FIRST, whoever gets the Democratic nomination will get my wholehearted support. All of the Republiscum candidates are committed to wiping out a woman’s right to choose and to rolling back the limited rights that LGBT Americans have. In fact, Cruz repeatedly welcomes to his campaign psychopaths who advocate for the extermination of 13 million or so LGBT Americans. Trump has accepted support from the leadership of the Ku Klux Klan and Stormfront and of Senator Jeff Sessions. Both of them actively support the commission of war crimes and crimes against humanity. Only in comparison to these can Marco Rubio be considered a “moderate.”

SECOND, I readily agree that Bernie is a good guy and that had he not entered the race, Hillary would not have changed her positions.
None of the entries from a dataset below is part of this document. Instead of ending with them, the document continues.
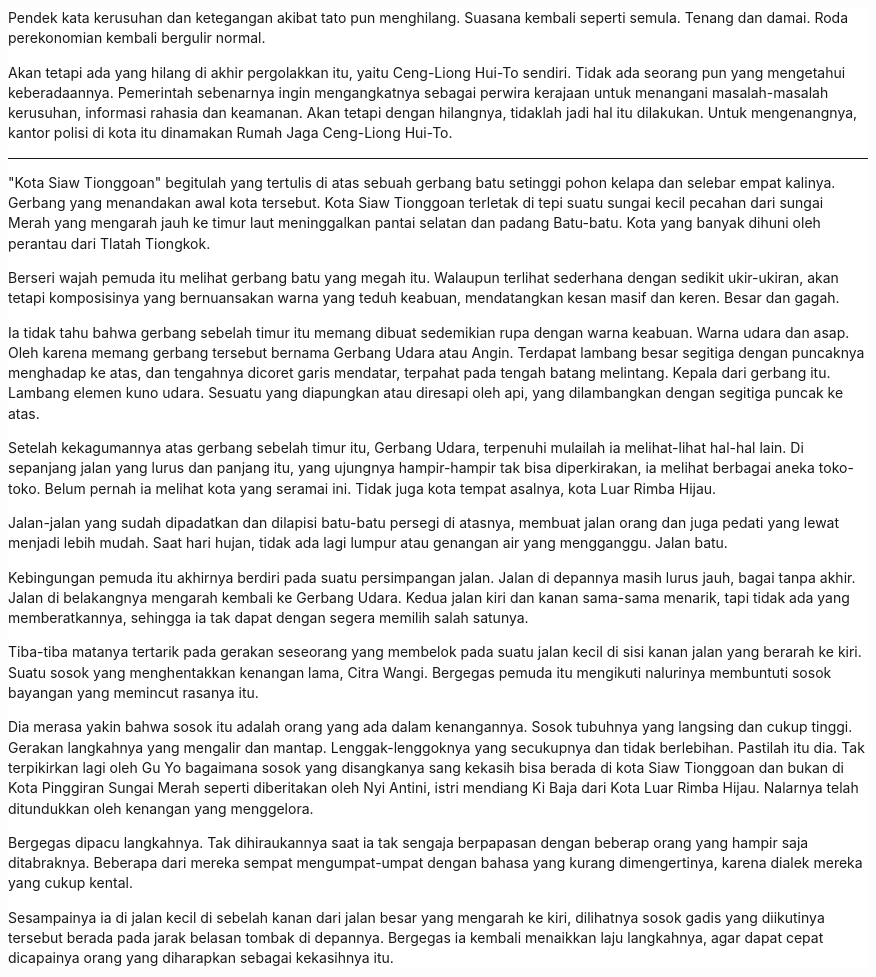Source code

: Pendek kata kerusuhan dan ketegangan akibat tato pun menghilang. Suasana kembali seperti semula. Tenang dan damai. Roda perekonomian kembali bergulir normal.

Akan tetapi ada yang hilang di akhir pergolakkan itu, yaitu Ceng-Liong Hui-To sendiri. Tidak ada seorang pun yang mengetahui keberadaannya. Pemerintah sebenarnya ingin mengangkatnya sebagai perwira kerajaan untuk menangani masalah-masalah kerusuhan, informasi rahasia dan keamanan. Akan tetapi dengan hilangnya, tidaklah jadi hal itu dilakukan. Untuk mengenangnya, kantor polisi di kota itu dinamakan Rumah Jaga Ceng-Liong Hui-To.

***

"Kota Siaw Tionggoan" begitulah yang tertulis di atas sebuah gerbang batu setinggi pohon kelapa dan selebar empat kalinya. Gerbang yang menandakan awal kota tersebut. Kota Siaw Tionggoan terletak di tepi suatu sungai kecil pecahan dari sungai Merah yang mengarah jauh ke timur laut meninggalkan pantai selatan dan padang Batu-batu. Kota yang banyak dihuni oleh perantau dari Tlatah Tiongkok.

Berseri wajah pemuda itu melihat gerbang batu yang megah itu. Walaupun terlihat sederhana dengan sedikit ukir-ukiran, akan tetapi komposisinya yang bernuansakan warna yang teduh keabuan, mendatangkan kesan masif dan keren. Besar dan gagah.

Ia tidak tahu bahwa gerbang sebelah timur itu memang dibuat sedemikian rupa dengan warna keabuan. Warna udara dan asap. Oleh karena memang gerbang tersebut bernama Gerbang Udara atau Angin. Terdapat lambang besar segitiga dengan puncaknya menghadap ke atas, dan tengahnya dicoret garis mendatar, terpahat pada tengah batang melintang. Kepala dari gerbang itu. Lambang elemen kuno udara. Sesuatu yang diapungkan atau diresapi oleh api, yang dilambangkan dengan segitiga puncak ke atas.

Setelah kekagumannya atas gerbang sebelah timur itu, Gerbang Udara, terpenuhi mulailah ia melihat-lihat hal-hal lain. Di sepanjang jalan yang lurus dan panjang itu, yang ujungnya hampir-hampir tak bisa diperkirakan, ia melihat berbagai aneka toko-toko. Belum pernah ia melihat kota yang seramai ini. Tidak juga kota tempat asalnya, kota Luar Rimba Hijau.

Jalan-jalan yang sudah dipadatkan dan dilapisi batu-batu persegi di atasnya, membuat jalan orang dan juga pedati yang lewat menjadi lebih mudah. Saat hari hujan, tidak ada lagi lumpur atau genangan air yang mengganggu. Jalan batu.

Kebingungan pemuda itu akhirnya berdiri pada suatu persimpangan jalan. Jalan di depannya masih lurus jauh, bagai tanpa akhir. Jalan di belakangnya mengarah kembali ke Gerbang Udara. Kedua jalan kiri dan kanan sama-sama menarik, tapi tidak ada yang memberatkannya, sehingga ia tak dapat dengan segera memilih salah satunya.

Tiba-tiba matanya tertarik pada gerakan seseorang yang membelok pada suatu jalan kecil di sisi kanan jalan yang berarah ke kiri. Suatu sosok yang menghentakkan kenangan lama, Citra Wangi. Bergegas pemuda itu mengikuti nalurinya membuntuti sosok bayangan yang memincut rasanya itu.

Dia merasa yakin bahwa sosok itu adalah orang yang ada dalam kenangannya. Sosok tubuhnya yang langsing dan cukup tinggi. Gerakan langkahnya yang mengalir dan mantap. Lenggak-lenggoknya yang secukupnya dan tidak berlebihan. Pastilah itu dia. Tak terpikirkan lagi oleh Gu Yo bagaimana sosok yang disangkanya sang kekasih bisa berada di kota Siaw Tionggoan dan bukan di Kota Pinggiran Sungai Merah seperti diberitakan oleh Nyi Antini, istri mendiang Ki Baja dari Kota Luar Rimba Hijau. Nalarnya telah ditundukkan oleh kenangan yang menggelora.

Bergegas dipacu langkahnya. Tak dihiraukannya saat ia tak sengaja berpapasan dengan beberap orang yang hampir saja ditabraknya. Beberapa dari mereka sempat mengumpat-umpat dengan bahasa yang kurang dimengertinya, karena dialek mereka yang cukup kental.

Sesampainya ia di jalan kecil di sebelah kanan dari jalan besar yang mengarah ke kiri, dilihatnya sosok gadis yang diikutinya tersebut berada pada jarak belasan tombak di depannya. Bergegas ia kembali menaikkan laju langkahnya, agar dapat cepat dicapainya orang yang diharapkan sebagai kekasihnya itu.
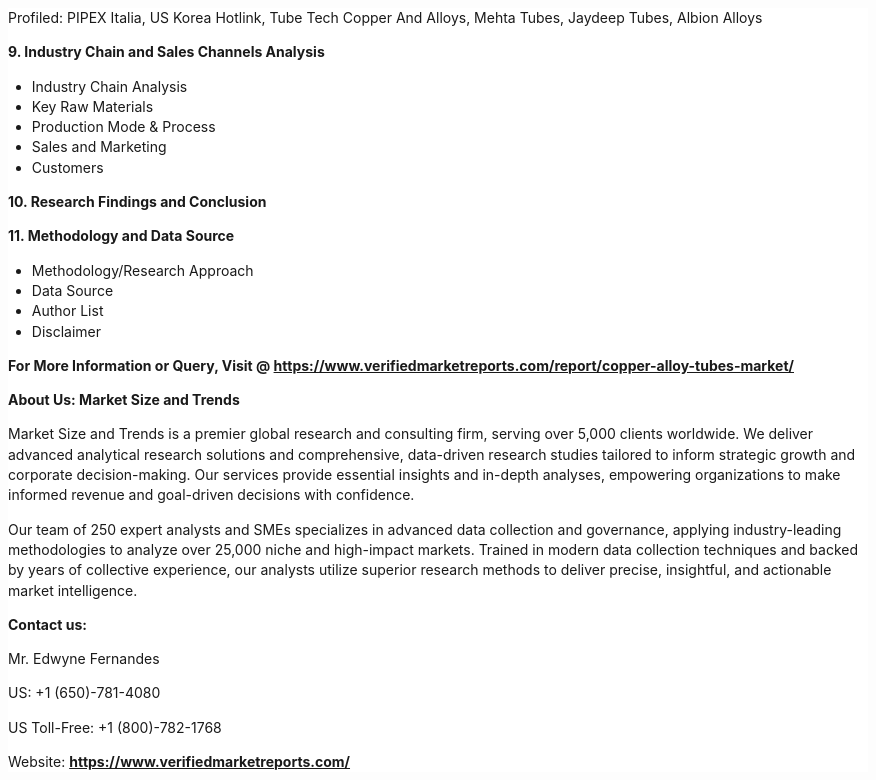 Profiled: PIPEX Italia, US Korea Hotlink, Tube Tech Copper And Alloys, Mehta Tubes, Jaydeep Tubes, Albion Alloys</strong></p><p><strong>9. Industry Chain and Sales Channels Analysis</strong></p><ul><li>Industry Chain Analysis</li><li>Key Raw Materials</li><li>Production Mode &amp; Process</li><li>Sales and Marketing</li><li>Customers</li></ul><p><strong>10. Research Findings and Conclusion</strong></p><p><strong>11. Methodology and Data Source</strong></p><ul><li>Methodology/Research Approach</li><li>Data Source</li><li>Author List</li><li>Disclaimer</li></ul></p><p><strong>For More Information or Query, Visit @ <a href="https://www.verifiedmarketreports.com/report/copper-alloy-tubes-market/">https://www.verifiedmarketreports.com/report/copper-alloy-tubes-market/</a></strong></p><p><strong>About Us: Market Size and Trends</strong></p><p>Market Size and Trends is a premier global research and consulting firm, serving over 5,000 clients worldwide. We deliver advanced analytical research solutions and comprehensive, data-driven research studies tailored to inform strategic growth and corporate decision-making. Our services provide essential insights and in-depth analyses, empowering organizations to make informed revenue and goal-driven decisions with confidence.</p><p>Our team of 250 expert analysts and SMEs specializes in advanced data collection and governance, applying industry-leading methodologies to analyze over 25,000 niche and high-impact markets. Trained in modern data collection techniques and backed by years of collective experience, our analysts utilize superior research methods to deliver precise, insightful, and actionable market intelligence.</p><p><strong>Contact us:</strong></p><p>Mr. Edwyne Fernandes</p><p>US: +1 (650)-781-4080</p><p>US Toll-Free: +1 (800)-782-1768</p><p>Website: <strong><a href="https://www.verifiedmarketreports.com/">https://www.verifiedmarketreports.com/</a></strong></p>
I also feel that in normal circumstances, Hillary’s support for the Trans Pacific Partnership would have been a bar to her consideration.

BUT these are NOT normal circumstances, and under current circumstances neither America nor humanity can risk “all-or-nothing” on Bernie Sanders, who has some good ideas for an ideal world but ideas that are not achievable in the world that we actually live in. “The perfect is the enemy of the good.”

Hillary may be/is flawed, but she has a solid, decades-long track record of accomplishment that includes promotion of human rights, women’s rights, LGBT rights; expansion of access to health care; reduction in nuclear tensions; as well as matters of lesser import. The only accomplishment in Congress that Bernie has pointed to is collaborating with John McCain to get some small measure of tangible support for our troops – as distinct from our defense contractors. And this is something that should NOT have needed cajoling or arm-twisting. Given the amount of appeasement that President Obama had to endure to get even a defective version of broad-based health coverage into law, and to get anything else done, the idea that a President Sanders could get the sociopaths and psychopaths in the next Congress to go along with anything close to what he wants and what we really need is preposterous.

Is Bernie electable? We’ll have a better feel after Tuesday. But I doubt it. Hillary Clinton has survived decades of attacks and Swiftboating. The Republiscum have not yet started Swiftboating Bernie, and the stated position of Republiscum operatives – as documented by their actions over the years – is that facts are not relevant to their campaigning. Does anyone think that they are going to give a Jewish socialist from New York a free ride? Republiscum have already been caught undercutting each other and they have begun sabotaging the integrity of the election.

Whoever wins the Presidency will control the make-up of the Supreme Court through most of the next 30 years. I for one do not want to risk circumstances even more “government of the people, by the corporations, for the oligarchs.” And THAT is the probable downside of a vote for Bernie.